Names and prayers
Music by Victoria Jordanova, reviewed by PATRIC STANDFORD
Innova innova 614
|
|
Described as 'composer and performer' and the creator of 'graceful and surreal expressions of haunting beauty' Jordanova is an American, born in the former Yugoslavia, with degrees from Belgrade conservatory and Michigan State, and a past holder of a Langley Fellowship to New York University. She plays the harp as well as the piano, and made a Requiem for Bosnia in 1993 which apparently aroused some enthusiastic listener response.
A decade later comes this follow-up composition, Outer Circles, a 'sound sculpture' in seven sections, inspired by the '9-11 Commemorative Net' broadcast around the world on the second anniversary of the tragedy by amateur radio operators.
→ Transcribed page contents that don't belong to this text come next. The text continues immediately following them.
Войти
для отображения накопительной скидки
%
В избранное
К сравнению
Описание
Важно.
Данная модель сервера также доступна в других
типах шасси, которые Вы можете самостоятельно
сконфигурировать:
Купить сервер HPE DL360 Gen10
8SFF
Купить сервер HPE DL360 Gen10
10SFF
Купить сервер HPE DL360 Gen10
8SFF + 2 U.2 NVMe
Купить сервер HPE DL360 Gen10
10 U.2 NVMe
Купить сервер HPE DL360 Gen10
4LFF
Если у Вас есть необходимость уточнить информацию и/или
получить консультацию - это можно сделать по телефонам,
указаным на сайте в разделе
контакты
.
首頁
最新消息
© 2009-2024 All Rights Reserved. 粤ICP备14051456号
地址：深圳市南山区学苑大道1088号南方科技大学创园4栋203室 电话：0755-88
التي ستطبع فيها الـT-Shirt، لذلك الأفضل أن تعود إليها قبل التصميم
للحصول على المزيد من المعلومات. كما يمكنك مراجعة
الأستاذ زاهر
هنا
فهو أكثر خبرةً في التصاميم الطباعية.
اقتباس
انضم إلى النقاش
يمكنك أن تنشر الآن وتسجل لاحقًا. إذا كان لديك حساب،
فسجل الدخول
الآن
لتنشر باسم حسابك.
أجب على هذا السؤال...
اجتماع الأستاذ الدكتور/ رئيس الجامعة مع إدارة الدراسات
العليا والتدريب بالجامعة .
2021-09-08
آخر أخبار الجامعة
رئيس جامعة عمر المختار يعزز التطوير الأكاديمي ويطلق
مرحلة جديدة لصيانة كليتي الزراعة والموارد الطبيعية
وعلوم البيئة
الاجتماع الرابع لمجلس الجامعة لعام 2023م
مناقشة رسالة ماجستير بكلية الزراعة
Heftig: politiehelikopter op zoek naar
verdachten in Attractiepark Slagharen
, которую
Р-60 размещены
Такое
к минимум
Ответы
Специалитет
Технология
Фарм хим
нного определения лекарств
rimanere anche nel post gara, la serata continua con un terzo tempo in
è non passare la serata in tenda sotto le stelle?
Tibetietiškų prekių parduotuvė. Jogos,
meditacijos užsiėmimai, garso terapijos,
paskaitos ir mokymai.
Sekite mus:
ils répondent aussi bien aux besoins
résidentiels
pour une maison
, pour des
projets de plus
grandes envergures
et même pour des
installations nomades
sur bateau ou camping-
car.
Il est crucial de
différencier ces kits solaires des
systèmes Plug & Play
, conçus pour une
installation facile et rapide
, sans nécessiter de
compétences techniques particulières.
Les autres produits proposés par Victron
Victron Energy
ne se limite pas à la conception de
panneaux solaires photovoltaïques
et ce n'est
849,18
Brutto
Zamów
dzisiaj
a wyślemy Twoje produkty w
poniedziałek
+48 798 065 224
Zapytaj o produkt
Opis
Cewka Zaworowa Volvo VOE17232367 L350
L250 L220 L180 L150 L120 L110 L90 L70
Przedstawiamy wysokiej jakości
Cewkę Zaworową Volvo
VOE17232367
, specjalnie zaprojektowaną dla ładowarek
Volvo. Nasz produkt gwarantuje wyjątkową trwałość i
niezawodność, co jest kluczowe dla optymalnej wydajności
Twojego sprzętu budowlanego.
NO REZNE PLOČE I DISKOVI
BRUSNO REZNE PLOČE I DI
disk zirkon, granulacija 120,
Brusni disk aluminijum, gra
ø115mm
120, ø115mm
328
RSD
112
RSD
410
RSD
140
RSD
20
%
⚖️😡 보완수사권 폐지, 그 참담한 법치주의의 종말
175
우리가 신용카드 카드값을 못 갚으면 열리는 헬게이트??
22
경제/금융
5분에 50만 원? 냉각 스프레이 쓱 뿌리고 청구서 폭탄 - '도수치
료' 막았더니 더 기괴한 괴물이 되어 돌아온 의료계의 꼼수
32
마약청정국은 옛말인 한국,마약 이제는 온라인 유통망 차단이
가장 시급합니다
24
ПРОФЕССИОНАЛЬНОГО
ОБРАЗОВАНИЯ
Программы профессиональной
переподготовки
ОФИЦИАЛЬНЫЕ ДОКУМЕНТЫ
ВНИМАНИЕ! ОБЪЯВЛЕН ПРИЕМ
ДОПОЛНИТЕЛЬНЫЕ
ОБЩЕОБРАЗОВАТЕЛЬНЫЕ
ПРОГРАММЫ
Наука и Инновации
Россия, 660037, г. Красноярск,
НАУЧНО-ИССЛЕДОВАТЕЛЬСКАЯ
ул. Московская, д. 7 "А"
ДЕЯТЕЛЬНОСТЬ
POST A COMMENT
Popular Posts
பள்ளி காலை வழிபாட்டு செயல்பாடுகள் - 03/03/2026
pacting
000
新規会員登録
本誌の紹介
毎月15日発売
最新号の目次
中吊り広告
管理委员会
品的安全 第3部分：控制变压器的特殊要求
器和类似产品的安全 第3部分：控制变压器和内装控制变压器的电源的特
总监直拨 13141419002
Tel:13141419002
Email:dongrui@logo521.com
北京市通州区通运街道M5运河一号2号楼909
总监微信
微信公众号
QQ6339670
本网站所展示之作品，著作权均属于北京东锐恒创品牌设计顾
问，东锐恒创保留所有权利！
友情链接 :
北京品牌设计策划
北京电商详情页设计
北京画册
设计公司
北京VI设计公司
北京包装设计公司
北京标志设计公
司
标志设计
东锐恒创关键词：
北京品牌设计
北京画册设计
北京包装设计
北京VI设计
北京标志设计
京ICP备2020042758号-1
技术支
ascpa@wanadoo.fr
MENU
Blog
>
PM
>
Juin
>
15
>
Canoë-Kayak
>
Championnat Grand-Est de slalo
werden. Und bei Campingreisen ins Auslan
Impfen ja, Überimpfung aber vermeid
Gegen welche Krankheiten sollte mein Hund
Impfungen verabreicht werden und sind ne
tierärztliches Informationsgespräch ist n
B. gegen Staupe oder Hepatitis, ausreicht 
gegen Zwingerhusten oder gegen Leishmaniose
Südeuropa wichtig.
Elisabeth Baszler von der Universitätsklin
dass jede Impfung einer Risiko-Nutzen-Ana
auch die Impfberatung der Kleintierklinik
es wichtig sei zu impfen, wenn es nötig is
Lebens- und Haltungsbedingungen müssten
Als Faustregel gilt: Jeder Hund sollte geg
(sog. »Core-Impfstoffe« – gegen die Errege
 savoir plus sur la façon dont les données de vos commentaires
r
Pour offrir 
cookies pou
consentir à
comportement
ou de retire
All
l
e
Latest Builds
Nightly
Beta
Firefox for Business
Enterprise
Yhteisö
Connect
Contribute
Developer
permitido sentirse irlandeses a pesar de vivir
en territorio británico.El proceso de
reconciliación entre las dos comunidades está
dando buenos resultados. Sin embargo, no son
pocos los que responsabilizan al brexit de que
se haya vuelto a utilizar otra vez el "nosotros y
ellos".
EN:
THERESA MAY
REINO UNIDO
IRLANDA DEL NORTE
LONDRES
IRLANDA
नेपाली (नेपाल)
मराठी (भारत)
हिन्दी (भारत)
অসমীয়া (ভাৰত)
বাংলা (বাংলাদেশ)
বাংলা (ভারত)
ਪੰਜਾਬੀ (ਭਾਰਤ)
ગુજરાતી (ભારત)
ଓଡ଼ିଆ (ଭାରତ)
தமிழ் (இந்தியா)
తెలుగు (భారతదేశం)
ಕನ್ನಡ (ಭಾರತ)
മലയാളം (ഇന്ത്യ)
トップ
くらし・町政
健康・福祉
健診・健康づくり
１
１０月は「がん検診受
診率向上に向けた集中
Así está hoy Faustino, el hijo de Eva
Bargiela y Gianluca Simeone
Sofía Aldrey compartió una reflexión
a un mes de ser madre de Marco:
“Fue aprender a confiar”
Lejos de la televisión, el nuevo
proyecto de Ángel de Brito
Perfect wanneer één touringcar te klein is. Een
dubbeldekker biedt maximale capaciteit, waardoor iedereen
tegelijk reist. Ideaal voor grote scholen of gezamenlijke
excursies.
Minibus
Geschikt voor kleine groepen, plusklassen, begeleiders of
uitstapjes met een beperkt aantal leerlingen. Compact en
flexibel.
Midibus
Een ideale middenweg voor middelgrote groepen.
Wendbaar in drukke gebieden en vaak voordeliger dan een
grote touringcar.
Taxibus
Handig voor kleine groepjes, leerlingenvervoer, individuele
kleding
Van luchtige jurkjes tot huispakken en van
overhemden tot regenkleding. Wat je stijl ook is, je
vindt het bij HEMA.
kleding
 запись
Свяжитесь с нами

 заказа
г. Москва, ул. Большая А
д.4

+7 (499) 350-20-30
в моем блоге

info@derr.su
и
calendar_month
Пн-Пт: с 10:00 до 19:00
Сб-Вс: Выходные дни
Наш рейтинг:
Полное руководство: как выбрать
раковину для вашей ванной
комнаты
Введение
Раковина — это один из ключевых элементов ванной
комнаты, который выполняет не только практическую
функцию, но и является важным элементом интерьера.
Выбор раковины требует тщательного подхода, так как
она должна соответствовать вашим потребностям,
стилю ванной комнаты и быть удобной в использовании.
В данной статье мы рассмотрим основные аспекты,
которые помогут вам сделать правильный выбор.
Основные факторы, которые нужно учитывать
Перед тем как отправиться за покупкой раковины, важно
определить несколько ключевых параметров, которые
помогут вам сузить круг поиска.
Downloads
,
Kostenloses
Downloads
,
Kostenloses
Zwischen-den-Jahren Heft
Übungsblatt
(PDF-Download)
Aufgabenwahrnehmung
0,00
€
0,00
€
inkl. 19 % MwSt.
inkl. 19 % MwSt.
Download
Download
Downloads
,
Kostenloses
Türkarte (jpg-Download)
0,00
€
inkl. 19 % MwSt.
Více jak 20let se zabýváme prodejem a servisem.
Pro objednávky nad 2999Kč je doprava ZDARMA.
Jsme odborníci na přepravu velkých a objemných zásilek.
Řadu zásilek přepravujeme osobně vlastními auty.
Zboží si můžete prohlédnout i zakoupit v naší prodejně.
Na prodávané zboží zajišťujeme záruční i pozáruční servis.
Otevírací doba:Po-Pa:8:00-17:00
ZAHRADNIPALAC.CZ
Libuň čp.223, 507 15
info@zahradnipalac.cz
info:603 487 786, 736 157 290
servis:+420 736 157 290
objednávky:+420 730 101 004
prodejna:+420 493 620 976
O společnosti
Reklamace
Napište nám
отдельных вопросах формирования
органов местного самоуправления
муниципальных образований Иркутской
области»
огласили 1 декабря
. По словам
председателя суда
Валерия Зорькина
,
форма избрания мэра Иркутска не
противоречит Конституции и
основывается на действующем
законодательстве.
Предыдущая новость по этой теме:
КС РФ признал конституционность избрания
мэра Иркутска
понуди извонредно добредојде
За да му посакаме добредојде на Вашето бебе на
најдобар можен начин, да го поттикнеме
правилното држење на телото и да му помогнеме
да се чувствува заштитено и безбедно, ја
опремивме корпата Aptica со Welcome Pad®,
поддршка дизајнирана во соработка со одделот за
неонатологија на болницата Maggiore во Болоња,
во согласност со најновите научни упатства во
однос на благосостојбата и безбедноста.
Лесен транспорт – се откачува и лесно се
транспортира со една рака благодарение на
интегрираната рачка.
The collage of names and prayers in many languages follows the belief that by whispering these, communication can be made with the departed.
The work lasts about 40 minutes (though some track timings are quite inaccurate) and could, in the right frame of mind, be appealing
[listen -- track 1, 0:30-1:27].
But by half time the appeal is fast diminishing
[listen -- track 4, 0:00-1:00].
There is an additional shorter work, also a computer creation, described as a coda to Outer Circles. Le Campane is the sound of bells, assisted by harp harmonics to evoke an image of a 12th century church at the centre of a small Italian town
[listen -- track 8, 0:00-0:37]
receding into the background as the wind and sea take over
[listen -- track 8, 5:09-6:10].
But outside incidental theatre or film sound, this is all very empty both technically and artistically.